Task input
- Opening Delimiter -

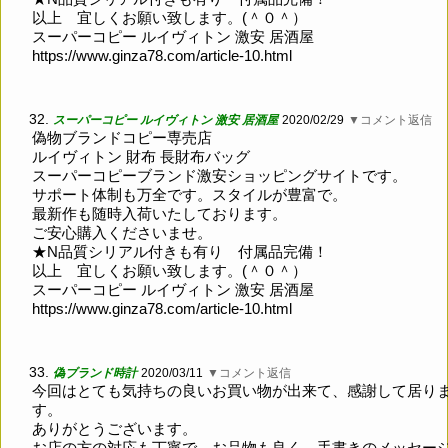
以上 宜しくお願い致します。(＾０＾）
スーパーコピー ルイヴィトン 激安 居酒屋
https://www.ginza78.com/article-10.html
32.
スーパーコピー ルイヴィトン 激安 居酒屋
2020/02/29
▼コメント返信
偽物ブランドコピー専売店
ルイヴィトン 財布 長財布バッグ
スーパーコピーブランド激安ショッピングサイトです。
サポート体制も万全です。スタイルが豊富で。
最新作も随時入荷いたしております。
ご安心購入くださいませ。
★N品質シリアル付きも有り 付属品完備！
以上 宜しくお願い致します。(＾０＾）
スーパーコピー ルイヴィトン 激安 居酒屋
https://www.ginza78.com/article-10.html
33.
偽ブランド時計
2020/03/11
▼コメント返信
今回はとても気持ちの良いお買い物が出来て、感謝して居り
す。
ありがとうございます。
お店の方の対応も丁寧で、お品物も良く、手書きのメッセー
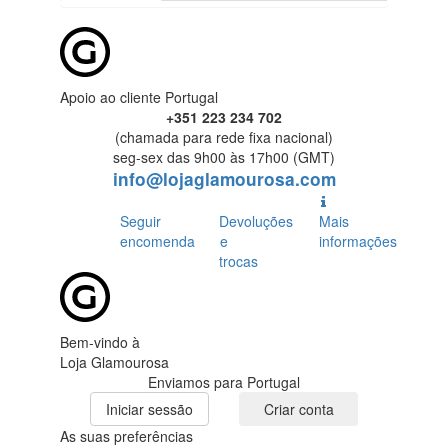
Apoio ao cliente Portugal
+351 223 234 702
(chamada para rede fixa nacional)
seg-sex das 9h00 às 17h00 (GMT)
info@lojaglamourosa.com
Seguir
Devoluções
Mais
encomenda
e
informações
trocas
Bem-vindo à
Loja Glamourosa
Enviamos para Portugal
Iniciar sessão
Criar conta
As suas preferências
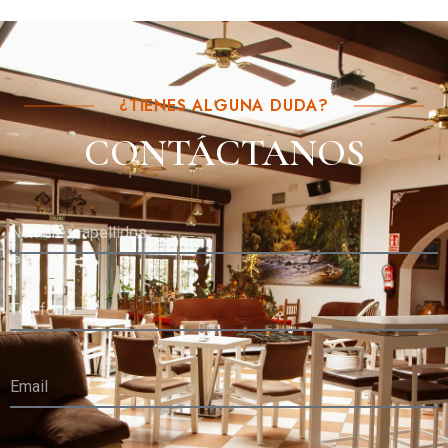
¿TIENES ALGUNA DUDA?
CONTÁCTANOS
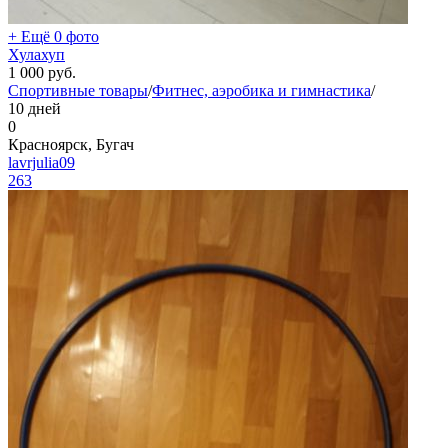
+ Ещё 0 фото
Хулахуп
1 000
руб.
Спортивные товары
/
Фитнес, аэробика и гимнастика
/
10 дней
0
Красноярск, Бугач
lavrjulia09
263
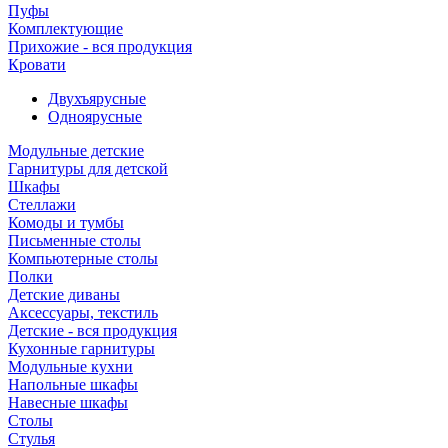
Пуфы
Комплектующие
Прихожие - вся продукция
Кровати
Двухъярусные
Одноярусные
Модульные детские
Гарнитуры для детской
Шкафы
Стеллажи
Комоды и тумбы
Письменные столы
Компьютерные столы
Полки
Детские диваны
Аксессуары, текстиль
Детские - вся продукция
Кухонные гарнитуры
Модульные кухни
Напольные шкафы
Навесные шкафы
Столы
Стулья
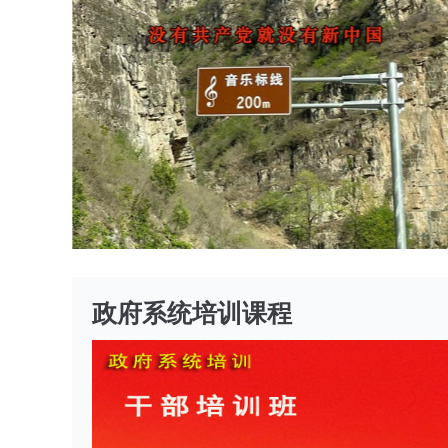
政府系统培训课程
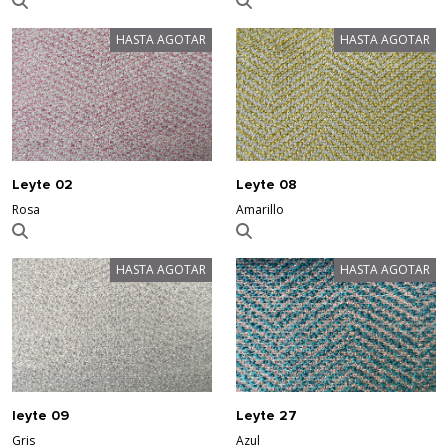
HASTA AGOTAR
HASTA AGOTAR
Leyte 02
Leyte 08
Rosa
Amarillo
HASTA AGOTAR
HASTA AGOTAR
leyte 09
Leyte 27
Gris
Azul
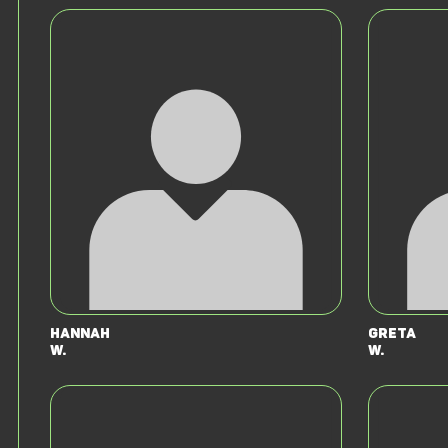
Hannah
Greta
W.
W.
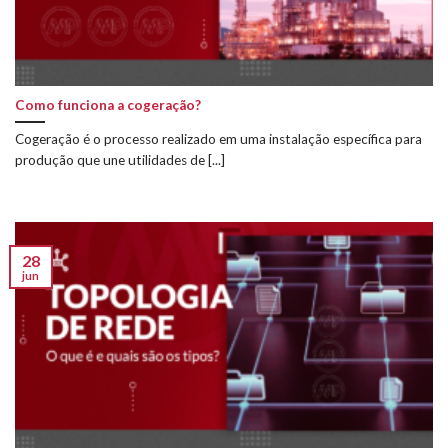
Como funciona a cogeração?
Cogeração é o processo realizado em uma instalação específica para
produção que une utilidades de [...]
28
jun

- Closing Delimiter -

Job
Without the pictures, retype the whole of the material above exactly.

Answer to this task
以上 宜しくお願い致します。(＾０＾）
スーパーコピー ルイヴィトン 激安 居酒屋
https://www.ginza78.com/article-10.html
32.
スーパーコピー ルイヴィトン 激安 居酒屋
2020/02/29
▼コメント返信
偽物ブランドコピー専売店
ルイヴィトン 財布 長財布バッグ
スーパーコピーブランド激安ショッピングサイトです。
サポート体制も万全です。スタイルが豊富で。
最新作も随時入荷いたしております。
ご安心購入くださいませ。
★N品質シリアル付きも有り 付属品完備！
以上 宜しくお願い致します。(＾０＾）
スーパーコピー ルイヴィトン 激安 居酒屋
https://www.ginza78.com/article-10.html
33.
偽ブランド時計
2020/03/11
▼コメント返信
今回はとても気持ちの良いお買い物が出来て、感謝して居り
す。
ありがとうございます。
お店の方の対応も丁寧で、お品物も良く、手書きのメッセー
Apoio ao cliente Portugal
+351 223 234 702
(chamada para rede fixa nacional)
seg-sex das 9h00 às 17h00 (GMT)
info@lojaglamourosa.com
Seguir
Devoluções
Mais
encomenda
e
informações
trocas
Bem-vindo à
Loja Glamourosa
Enviamos para Portugal
Iniciar sessão
Criar conta
As suas preferências
¿TIENES ALGUNA DUDA?
CONTÁCTANOS
+ Ещё 0 фото
Хулахуп
1 000
руб.
Спортивные товары
/
Фитнес, аэробика и гимнастика
/
10 дней
0
Красноярск, Бугач
lavrjulia09
263
Пуфы
Комплектующие
Прихожие - вся продукция
Кровати
Двухъярусные
Одноярусные
Модульные детские
Гарнитуры для детской
Шкафы
Стеллажи
Комоды и тумбы
Письменные столы
Компьютерные столы
Полки
Детские диваны
Аксессуары, текстиль
Детские - вся продукция
Кухонные гарнитуры
Модульные кухни
Напольные шкафы
Навесные шкафы
Столы
Стулья
政府系统培训课程
HASTA AGOTAR
HASTA AGOTAR
Leyte 02
Leyte 08
Rosa
Amarillo
HASTA AGOTAR
HASTA AGOTAR
leyte 09
Leyte 27
Gris
Azul
Hannah
Greta
W.
W.
Como funciona a cogeração?
Cogeração é o processo realizado em uma instalação específica para
produção que une utilidades de [...]
28
jun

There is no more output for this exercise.